In another study they showed that, after rapid absorption of hexavalent chromic ions through the skin the kidney Organ damage can occur. While the skin lesions were relatively self limited, the patient manifested acute renal failure complicated with acute respiratory failure for a prolonged period. Serum creatinine level did not return to normal until 70 days after exposure. Chromium is mainly excreted through urine, with an initial half life of 2–3 days, followed by a terminal half life of about 1 month [4, 16].

They added that, although the patient developed prolonged acute renal failure, his condition gradually improved. On day 10, he was transferred to the general ward and no longer required hemofiltration, plasmapheresis, or therapy with DMPS and N-acetylcysteine. Acute renal failure was managed with hemodialysis until day 30. The Details of serial urine chromium and serum creatinine measurements are shown in (Figure 1.)[16].

To conclude, both trivalent and hexavalent chromium compounds are selectively accumulated in the proximal convoluted tubule where, in large dosage, they induce acute tubular necrosis following parenteral administration. Coupled with the finding of tubular proteinuria in chromium workers, there is reason to suspect that chromium contributes to the development of chronic renal failure [26].



Figure 1. Sequential change in chromium and creatinine levels modified from [16].


Hematological effects

Hematological effects is also another effect from chromium exposure. Blood is the most important tissues, in which changes in metabolic processes are going on, so abnormal alteration in blood parameters are the reliable indicators of toxic effects of drugs, chemicals and diseases [21]. The hematological evaluations of workers occupationally exposed to chromium compounds have yielded equivocal results. In one study ninety seven workers from a chromate plant were exposed to a mixture of insoluble chromite ore containing chromium (III) and soluble sodium chromate and dichromate; hematological evaluations revealed that, leukocytosis in 14.4% or leukopenia in 19.6% of the workers. Decreases in hemoglobin concentrations and slight increases in bleeding time were also observed [4].

# Records
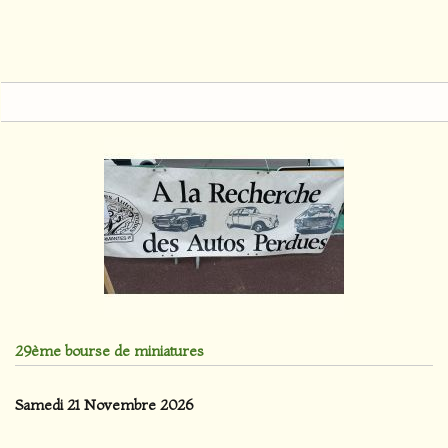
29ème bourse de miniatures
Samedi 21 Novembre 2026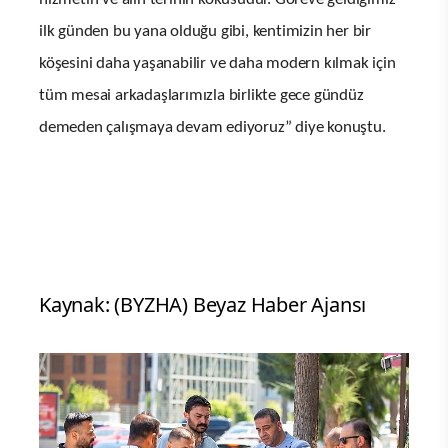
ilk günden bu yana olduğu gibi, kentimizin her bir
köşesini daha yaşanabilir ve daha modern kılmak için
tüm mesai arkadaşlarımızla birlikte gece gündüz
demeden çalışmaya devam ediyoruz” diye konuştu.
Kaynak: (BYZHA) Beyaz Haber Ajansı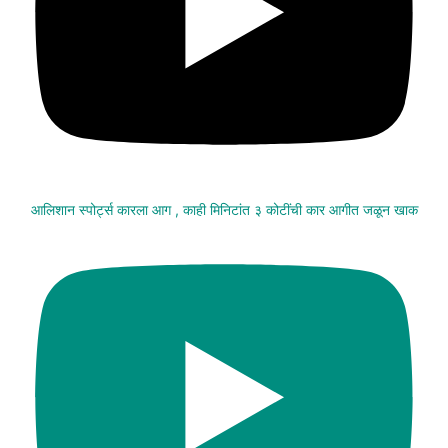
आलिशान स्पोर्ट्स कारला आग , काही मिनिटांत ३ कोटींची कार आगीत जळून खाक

* * *

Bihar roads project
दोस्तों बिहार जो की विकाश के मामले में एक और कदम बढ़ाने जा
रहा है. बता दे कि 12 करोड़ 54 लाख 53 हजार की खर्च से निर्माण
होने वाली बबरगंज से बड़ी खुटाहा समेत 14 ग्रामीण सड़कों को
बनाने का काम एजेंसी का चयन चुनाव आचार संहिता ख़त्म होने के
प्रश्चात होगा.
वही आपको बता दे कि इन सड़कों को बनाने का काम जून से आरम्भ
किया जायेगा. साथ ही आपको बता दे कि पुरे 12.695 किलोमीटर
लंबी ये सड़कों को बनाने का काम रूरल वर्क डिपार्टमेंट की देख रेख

# List of tasks
1: Answer these questions from the text on chromium toxicity, one line each:
(a) How many days after exposure did the patient's serum creatinine level return to normal?
(b) Until what day was the acute renal failure managed with hemodialysis?
(c) What percentage of the ninety seven chromate plant workers showed leukopenia?
2: In the text on chromium toxicity, write out the passage from "In another study" up to and including "month [4, 16].", replacing "skin" with "dermis" wherever it occurs.
The records aren't needed here.

# Answers to this exercise
1:
(a) 70 days
(b) Day 30
(c) 19.6%

2:
In another study they showed that, after rapid absorption of hexavalent chromic ions through the dermis the kidney Organ damage can occur. While the dermis lesions were relatively self limited, the patient manifested acute renal failure complicated with acute respiratory failure for a prolonged period. Serum creatinine level did not return to normal until 70 days after exposure. Chromium is mainly excreted through urine, with an initial half life of 2–3 days, followed by a terminal half life of about 1 month [4, 16].